#### [About this exercise]
What you return must be every line below that includes the word "Students".

#### [Supplied records]
================

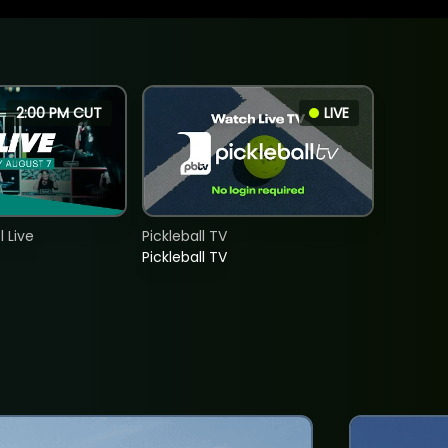
2:00 PM CUT
LIVE
 Live
Pickleball TV
Pickleball TV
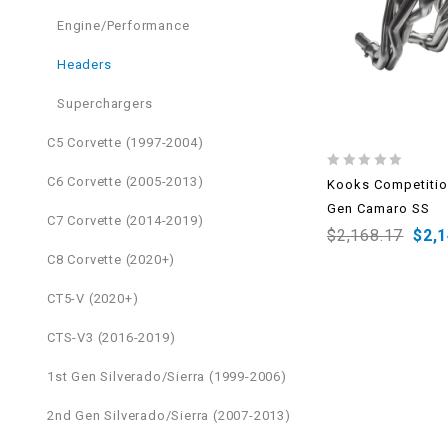
Engine/Performance
Headers
Superchargers
C5 Corvette (1997-2004)
0
C6 Corvette (2005-2013)
Kooks Competitio
out
Gen Camaro SS
of
C7 Corvette (2014-2019)
5
$
2,168.17
$
2,
C8 Corvette (2020+)
CT5-V (2020+)
CTS-V3 (2016-2019)
1st Gen Silverado/Sierra (1999-2006)
2nd Gen Silverado/Sierra (2007-2013)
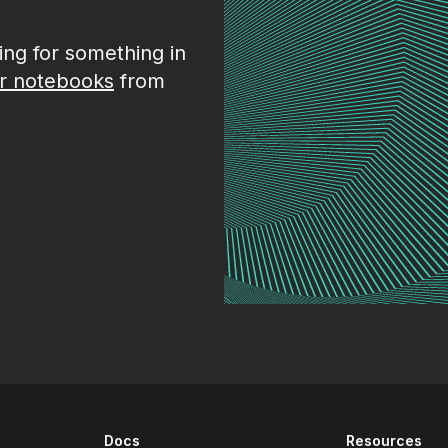
king for something in
r notebooks
from
Docs
Resources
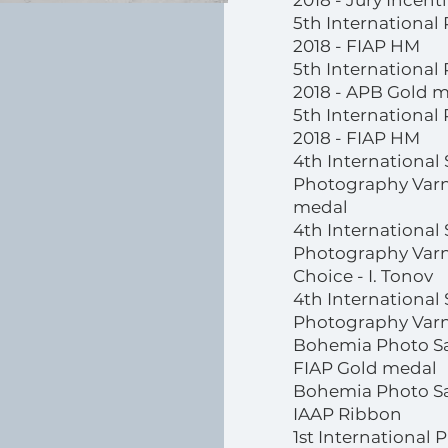
2018 - Jury Incen
5th International
2018 - FIAP HM
5th International
2018 - APB Gold 
5th International
2018 - FIAP HM
4th International 
Photography Varna
medal
4th International 
Photography Varn
Choice - I. Tonov
4th International 
Photography Varn
Bohemia Photo Sa
FIAP Gold medal
Bohemia Photo Sa
IAAP Ribbon
1st International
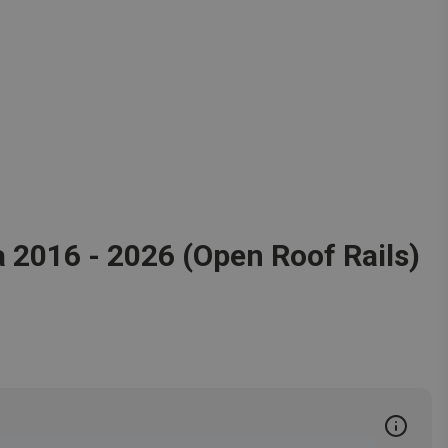
a 2016 - 2026 (Open Roof Rails)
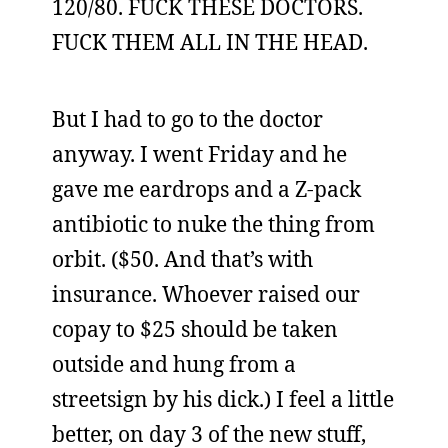
120/80. FUCK THESE DOCTORS.
FUCK THEM ALL IN THE HEAD.
But I had to go to the doctor
anyway. I went Friday and he
gave me eardrops and a Z-pack
antibiotic to nuke the thing from
orbit. ($50. And that’s with
insurance. Whoever raised our
copay to $25 should be taken
outside and hung from a
streetsign by his dick.) I feel a little
better, on day 3 of the new stuff,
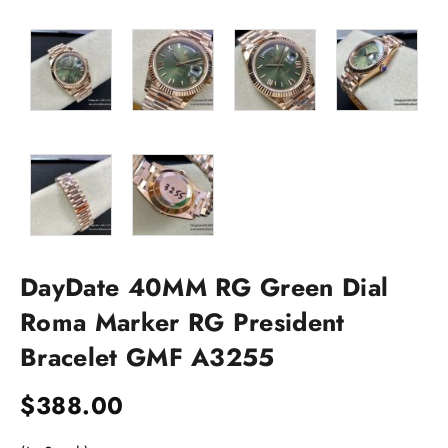
DayDate 40MM RG Green Dial
Roma Marker RG President
Bracelet GMF A3255
$
388.00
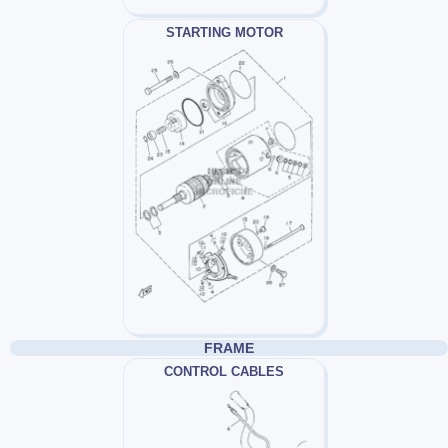
STARTING MOTOR
FRAME
CONTROL CABLES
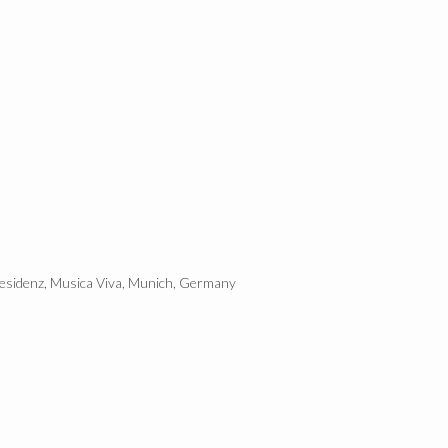
Residenz, Musica Viva, Munich, Germany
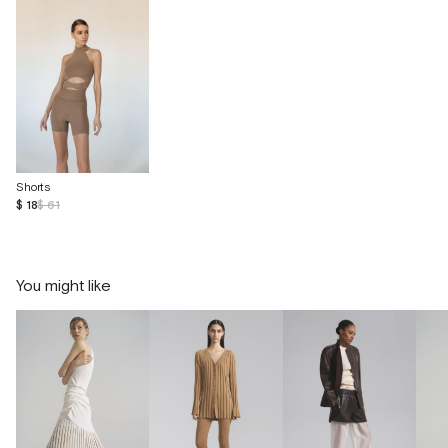
Shorts
$ 18
$ 61
You might like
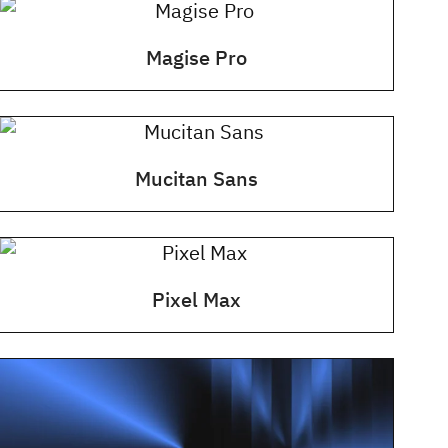
Magise Pro
Mucitan Sans
Pixel Max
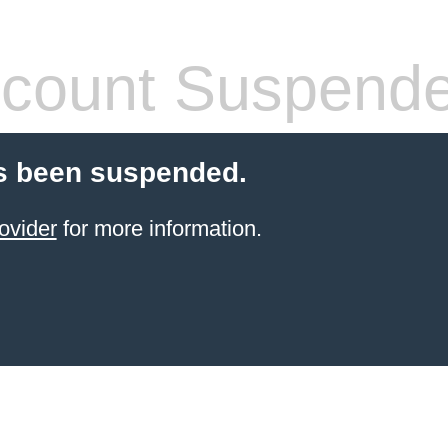
count Suspend
s been suspended.
ovider
for more information.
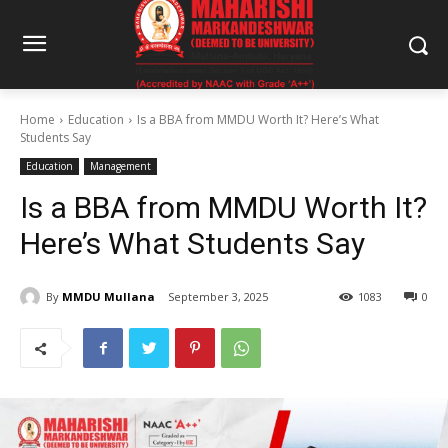
Home
Education
Is a BBA from MMDU Worth It? Here’s What
Students Say
Education
Management
Is a BBA from MMDU Worth It?
Here’s What Students Say
By
MMDU Mullana
September 3, 2025
1083
0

================

#### [Your solution]
Students Say
Here’s What Students Say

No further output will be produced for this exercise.